Santa Cruz présente la plus forte proportion d'emprunteurs en situation irrégulière de toute la Patagonie. Les registres de mai de la Centrale des débiteurs de la Banque centrale indiquent des retards chez 31,2 % des emprunteurs provinciaux. Cette dégradation a déjà provoqué une réponse du gouvernement de Claudio Vidal : 3 500 agents publics actifs et retraités ont refinancé près de 43 milliards de pesos.
La comparaison régionale mesure l'ampleur du problème. Neuquén, qui affiche le meilleur résultat de Patagonie, compte environ 24,5 % de débiteurs irréguliers. L'écart avec Santa Cruz approche sept points malgré la place de l'énergie, des mines et du pétrole dans les deux économies. La capacité de remboursement n'est donc pas répartie uniformément dans la région.
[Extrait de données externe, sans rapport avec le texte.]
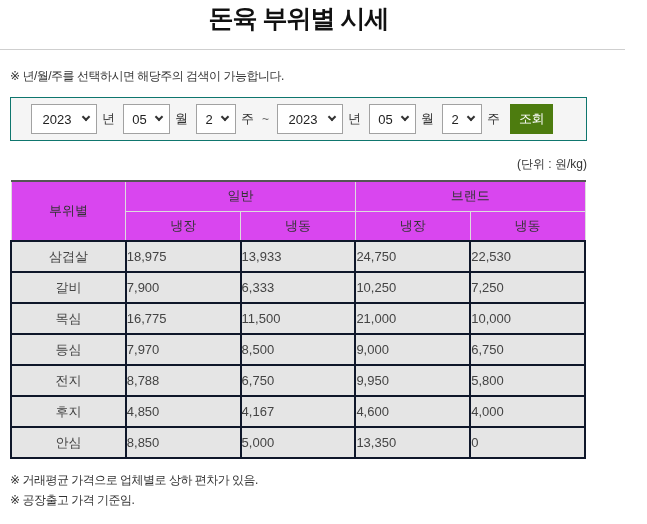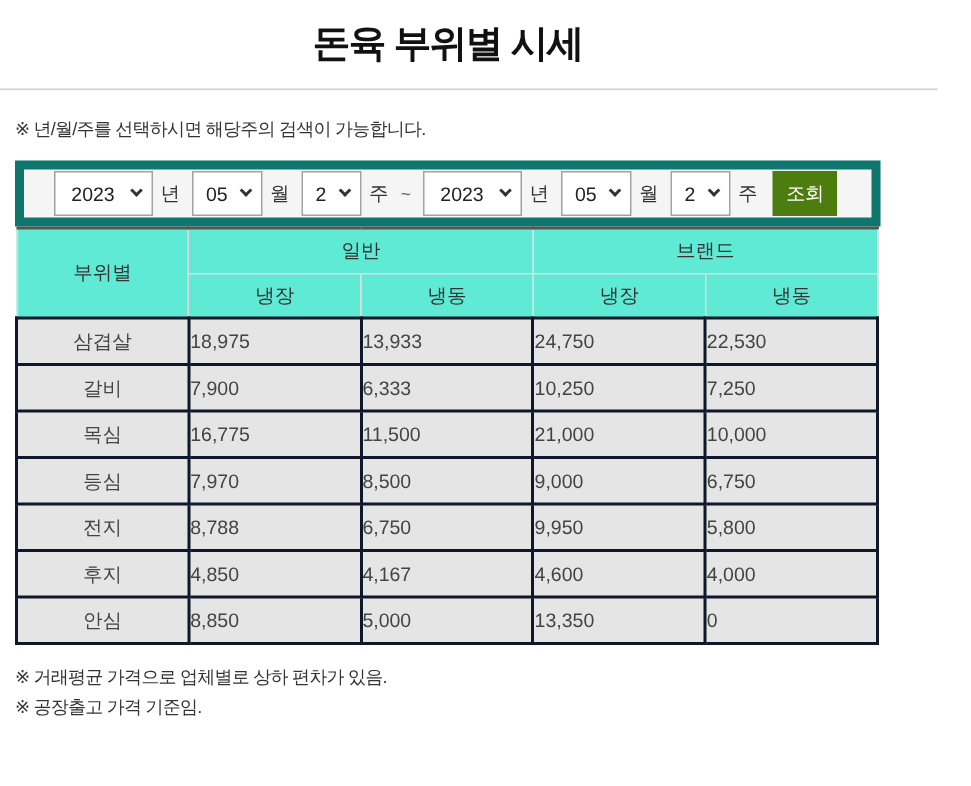--- a/index.html
+++ b/index.html
@@ -3,21 +3,21 @@
 <meta charset="utf-8">
 <style>
   * { margin: 0; padding: 0; box-sizing: border-box; }
   html, body { background: #fff; }
   body {
     width: 647px; height: 524px;
     font-family: "Liberation Sans", "DejaVu Sans", sans-serif;
     color: #333;
     overflow: hidden;
   }
-  .page { position: relative; width: 574px; height: 524px; padding-top: 10px; border-radius: 19px; }
+  .page { position: relative; width: 574px; height: 524px; padding-top: 0; border-radius: 19px; }
 
   .page-title {
     width: 577px; margin-left: 10px;
     text-align: center;
     font-size: 25px; font-weight: bold; color: #111;
     letter-spacing: -1px;
     padding: 2px 0 14px 0;
   }
   .title-divider {
     width: 625px; height: 0;
@@ -27,21 +27,21 @@
   .guide-note {
     margin: 18px 0 12px 10px;
     font-size: 12px; color: #333;
     letter-spacing: -0.5px;
   }
 
   .search-box {
     margin-left: 10px;
     width: 577px; height: 44px;
     background: #f5f5f5;
-    border: 6px solid #0f766e;
+    border: 1px solid #0f766e;
     display: flex; align-items: center;
     padding-left: 20px;
   }
   .select-wrap { position: relative; display: inline-block; }
   .search-box select {
     height: 30px;
     border: 1px solid #a2a2a2;
     border-radius: 0;
     background: #fff;
     font-family: "Liberation Sans", "DejaVu Sans", sans-serif;
@@ -79,21 +79,21 @@
   }
 
   table.price-table {
     margin-left: 10px;
     width: 576px;
     border-collapse: collapse;
     border-top: 2px solid #555;
     font-size: 13px; color: #444;
   }
   .price-table th {
-    background: #5eead4;
+    background: #d946ef;
     border: 1px solid #ddd;
     height: 30px;
     font-weight: normal; color: #333;
     text-align: center;
   }
   .price-table td {
     border: 2px solid #0f172a;
     height: 31px;
     background: #e5e5e5;
   }
@@ -159,20 +159,21 @@
       <select class="sel-week">
         <option>2</option>
       </select>
       <i class="chevron"></i>
     </span>
     <span class="unit-suffix">주</span>
 
     <button class="search-button">조회</button>
   </div>
 
+  <div class="unit-label">(단위 : 원/kg)</div>
 
   <table class="price-table">
     <colgroup>
       <col style="width:20%">
         <col style="width:20%">
         <col style="width:20%">
         <col style="width:20%">
         <col style="width:20%">
     </colgroup>
     <thead>

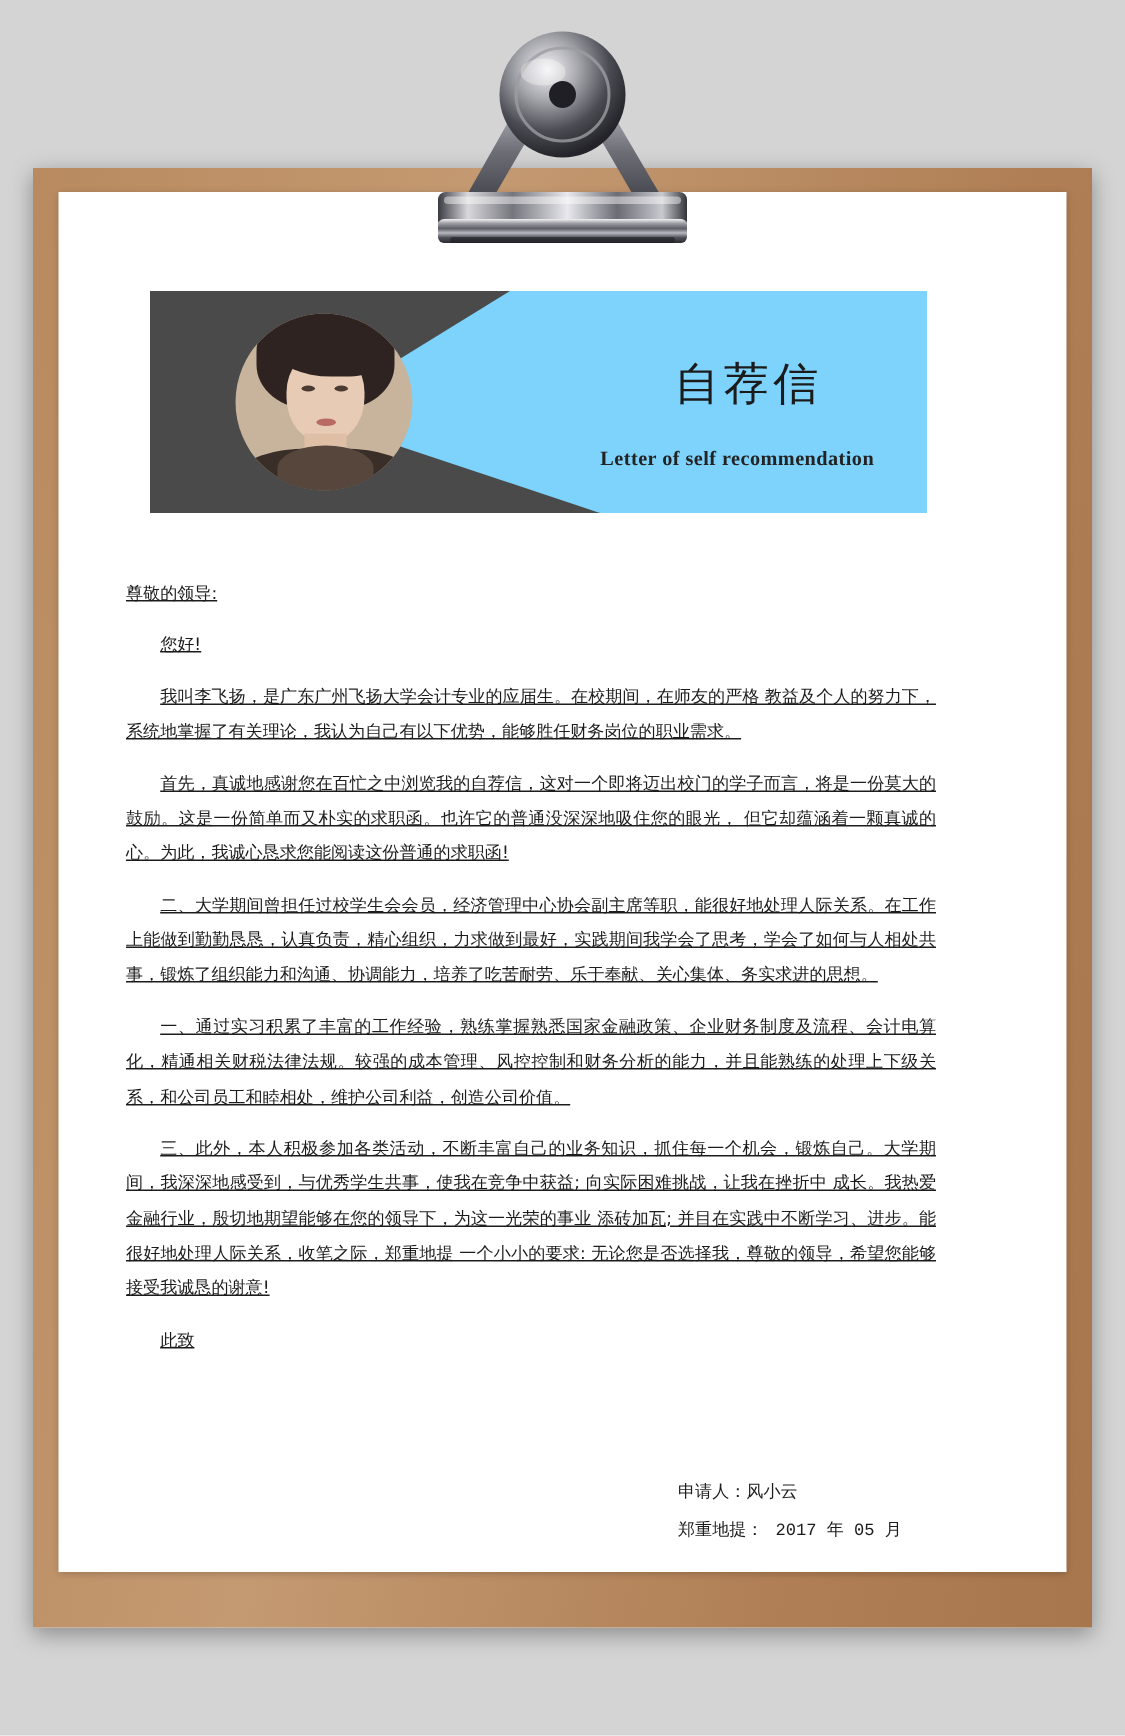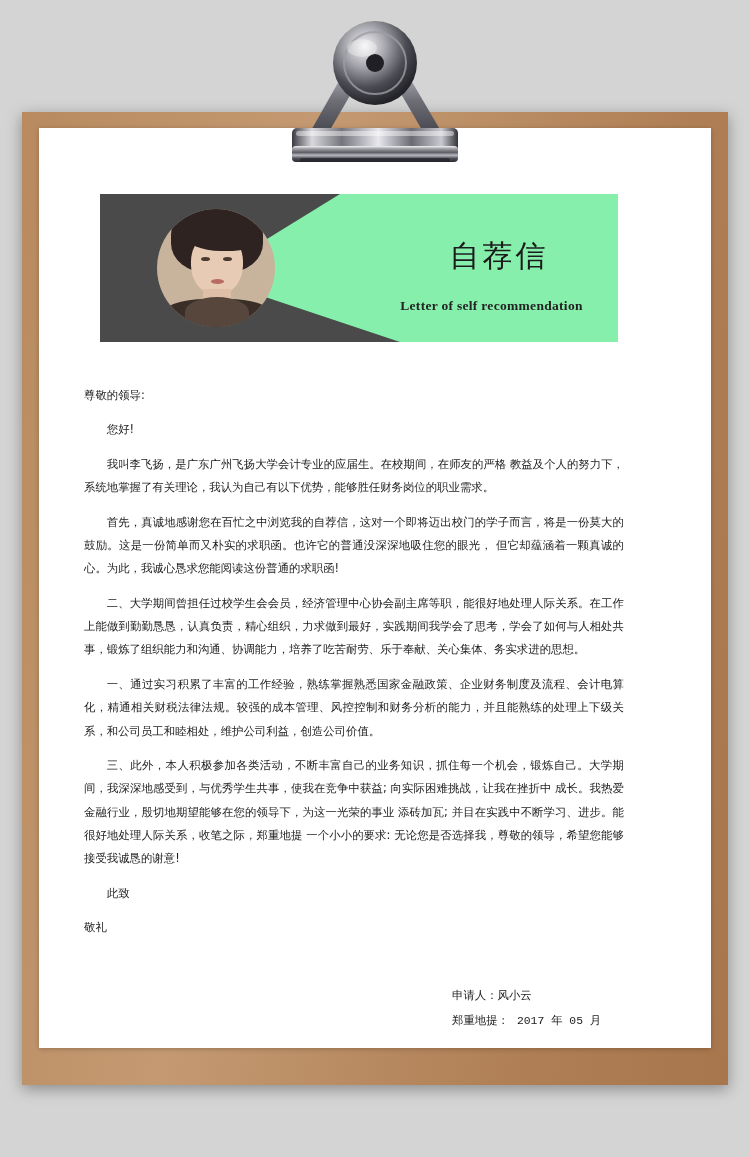--- a/index.html
+++ b/index.html
@@ -46,21 +46,21 @@
     pointer-events: none;
   }
 
   
   .header-band {
     position: absolute;
     left: 78px;
     top: 82px;
     width: 518px;
     height: 148px;
-    background: #86efac;
+    background: #7dd3fc;
     overflow: hidden;
   }
   .header-dark {
     position: absolute;
     left: 0;
     top: 0;
     width: 280px;
     height: 148px;
     background: #4a4a4a;
     clip-path: polygon(0 0, 240px 0, 0 148px);
@@ -190,20 +190,21 @@
     width: 548px;
     font-family: "DejaVu Sans", "Liberation Sans", sans-serif;
     color: #1c1c1c;
     font-size: 11.4px;
     line-height: 2.05;
   }
   .letter p {
     margin: 0 8px 11px 0;
     text-align: justify;
     text-justify: inter-ideograph;
+    text-decoration: underline;
   }
   .indent1 { text-indent: 2em; }
   .salutation { margin-bottom: 2px; }
   .closing-1 { text-indent: 2em; margin-top: 16px; margin-bottom: 6px; }
   .closing-2 { margin-bottom: 0; }
 
   .sign-block {
     position: absolute;
     left: 430px;
     top: 766px;
@@ -243,21 +244,20 @@
 
     <div class="letter" style="left:45px; top:256px; width:548px;">
       <p class="salutation">尊敬的领导:</p>
       <p class="indent1">您好!</p>
       <p class="indent1">我叫李飞扬，是广东广州飞扬大学会计专业的应届生。在校期间，在师友的严格 教益及个人的努力下，系统地掌握了有关理论，我认为自己有以下优势，能够胜任财务岗位的职业需求。</p>
       <p class="indent1">首先，真诚地感谢您在百忙之中浏览我的自荐信，这对一个即将迈出校门的学子而言，将是一份莫大的鼓励。这是一份简单而又朴实的求职函。也许它的普通没深深地吸住您的眼光， 但它却蕴涵着一颗真诚的心。为此，我诚心恳求您能阅读这份普通的求职函!</p>
       <p class="indent1">二、大学期间曾担任过校学生会会员，经济管理中心协会副主席等职，能很好地处理人际关系。在工作上能做到勤勤恳恳，认真负责，精心组织，力求做到最好，实践期间我学会了思考，学会了如何与人相处共事，锻炼了组织能力和沟通、协调能力，培养了吃苦耐劳、乐于奉献、关心集体、务实求进的思想。</p>
       <p class="indent1">一、通过实习积累了丰富的工作经验，熟练掌握熟悉国家金融政策、企业财务制度及流程、会计电算化，精通相关财税法律法规。较强的成本管理、风控控制和财务分析的能力，并且能熟练的处理上下级关系，和公司员工和睦相处，维护公司利益，创造公司价值。</p>
       <p class="indent1">三、此外，本人积极参加各类活动，不断丰富自己的业务知识，抓住每一个机会，锻炼自己。大学期间，我深深地感受到，与优秀学生共事，使我在竞争中获益; 向实际困难挑战，让我在挫折中 成长。我热爱金融行业，殷切地期望能够在您的领导下，为这一光荣的事业 添砖加瓦; 并目在实践中不断学习、进步。能很好地处理人际关系，收笔之际，郑重地提 一个小小的要求: 无论您是否选择我，尊敬的领导，希望您能够接受我诚恳的谢意!</p>
       <p class="closing-1">此致</p>
-      <p class="closing-2">敬礼</p>
     </div>
 
     <div class="sign-block" style="left:413px; top:856px;font-family:Liberation Mono, monospace;">
       <div>
         <span>申请人：</span><span>风小云</span>
       </div>
       <div>
         <span>郑重地提：</span><span style="margin-left:8px;text-align:right;">2017 年 05 月</span>
       </div>
     </div>

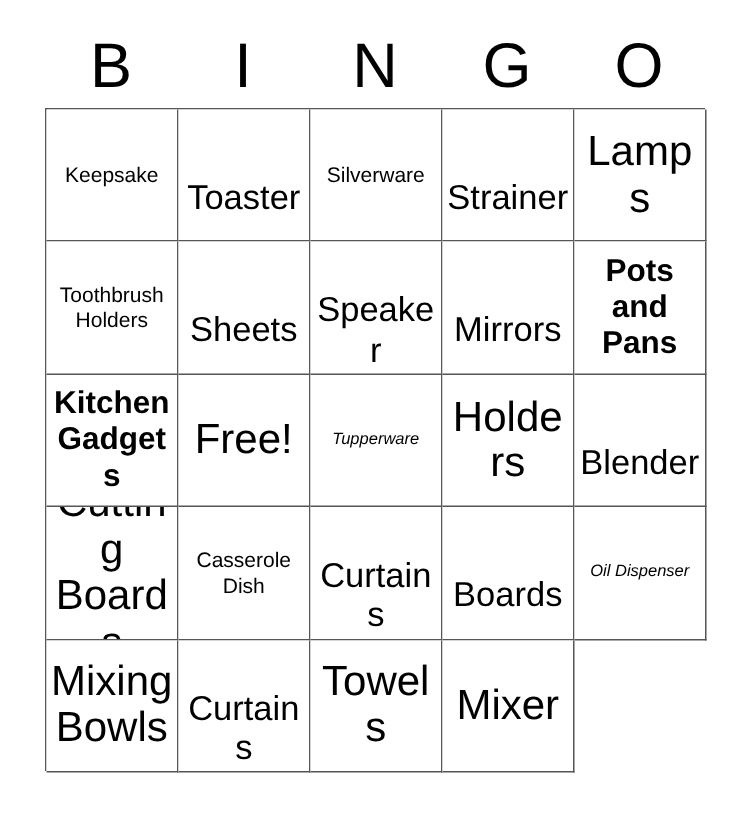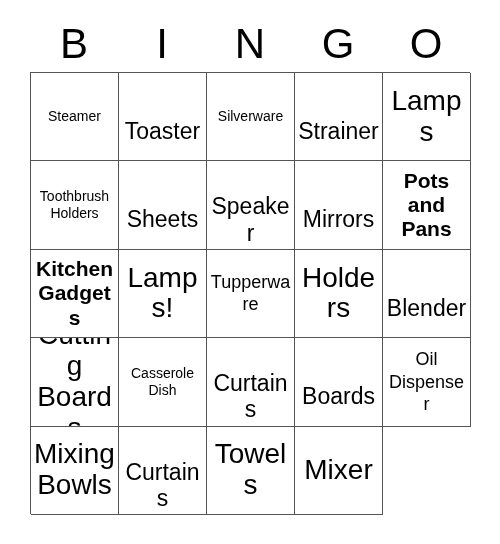--- a/index.html
+++ b/index.html
@@ -75,42 +75,42 @@
   }
   .cell-text {
     display: block;
     width: 100%;
     line-height: 1.14;
     word-wrap: break-word;
     color: #000000;
   }
 
   
-  .fs-xs  { font-size: 18px; line-height: 1.25; }
+  .fs-xs  { font-size: 11px; line-height: 1.25; font-style: italic; }
   .fs-sm  { font-size: 14px; line-height: 1.22; }
   .fs-md  { font-size: 21px; line-height: 1.16; font-weight: bold; }
   .fs-lg  { font-size: 23px; line-height: 1.14; margin-top: 29px; }
   .fs-xl  { font-size: 28px; line-height: 1.1; }
 </style>
 </head>
 <body>
 
 <div id="card">
 
   <div id="header-row">
     <div class="header-letter">B</div>
     <div class="header-letter">I</div>
     <div class="header-letter">N</div>
     <div class="header-letter">G</div>
     <div class="header-letter">O</div>
   </div>
 
   <div id="grid">
       <div class="cell">
-        <span class="cell-text fs-sm">Steamer</span>
+        <span class="cell-text fs-sm">Keepsake</span>
       </div>
       <div class="cell">
         <span class="cell-text fs-lg">Toaster</span>
       </div>
       <div class="cell">
         <span class="cell-text fs-sm">Silverware</span>
       </div>
       <div class="cell">
         <span class="cell-text fs-lg">Strainer</span>
       </div>
@@ -129,21 +129,21 @@
       <div class="cell">
         <span class="cell-text fs-lg">Mirrors</span>
       </div>
       <div class="cell">
         <span class="cell-text fs-md">Pots and Pans</span>
       </div>
       <div class="cell">
         <span class="cell-text fs-md">Kitchen Gadgets</span>
       </div>
       <div class="cell">
-        <span class="cell-text fs-xl">Lamps!</span>
+        <span class="cell-text fs-xl">Free!</span>
       </div>
       <div class="cell">
         <span class="cell-text fs-xs">Tupperware</span>
       </div>
       <div class="cell">
         <span class="cell-text fs-xl">Holders</span>
       </div>
       <div class="cell">
         <span class="cell-text fs-lg">Blender</span>
       </div>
La difficulté ne se limite pas au nombre de personnes en retard. Selon le Centre d'économie politique argentine, 19,8 % des sommes prêtées aux familles de Santa Cruz se trouvent aussi en situation irrégulière. Cet indicateur révèle le poids financier du défaut sur le volume total du crédit, au-delà du nombre d'opérations.
Le type de prêteur introduit une autre différence. Les impayés atteignent 31,8 % pour les crédits des portefeuilles numériques et des fournisseurs non bancaires, contre 16,2 % dans les banques. Les engagements pris hors du système bancaire traditionnel concentrent donc une part bien plus élevée des retards des familles.
Le problème des agents publics est apparu lorsque la Province et Banco Santa Cruz ont lancé un mécanisme de refinancement. La première étape visait les travailleurs consacrant au moins 75 % de leur revenu aux prêts personnels et cartes de crédit. À son terme, 3 500 agents actifs et retraités avaient regroupé environ 43 milliards de pesos d'obligations.
En juillet, l'exécutif a abaissé le seuil d'accès à 60 % du salaire et prolongé le plan jusqu'au 31 décembre. Ce changement élargit le groupe potentiel et reconnaît que le surendettement dépasse le noyau initial. Le dispositif propose un regroupement des dettes, des échéances allant jusqu'à 72 mois et des taux préférentiels.
Le refinancement peut réduire la retenue mensuelle et ordonner les échéances, mais il n'efface pas le capital et ne rétablit pas seul le pouvoir d'achat. Des milliers d'agents consacrent plus de six pesos sur dix aux dettes avant l'alimentation, le loyer, les services, le transport ou les médicaments. Le bilan de décembre mesurera les adhésions et le volume supplémentaire restructuré.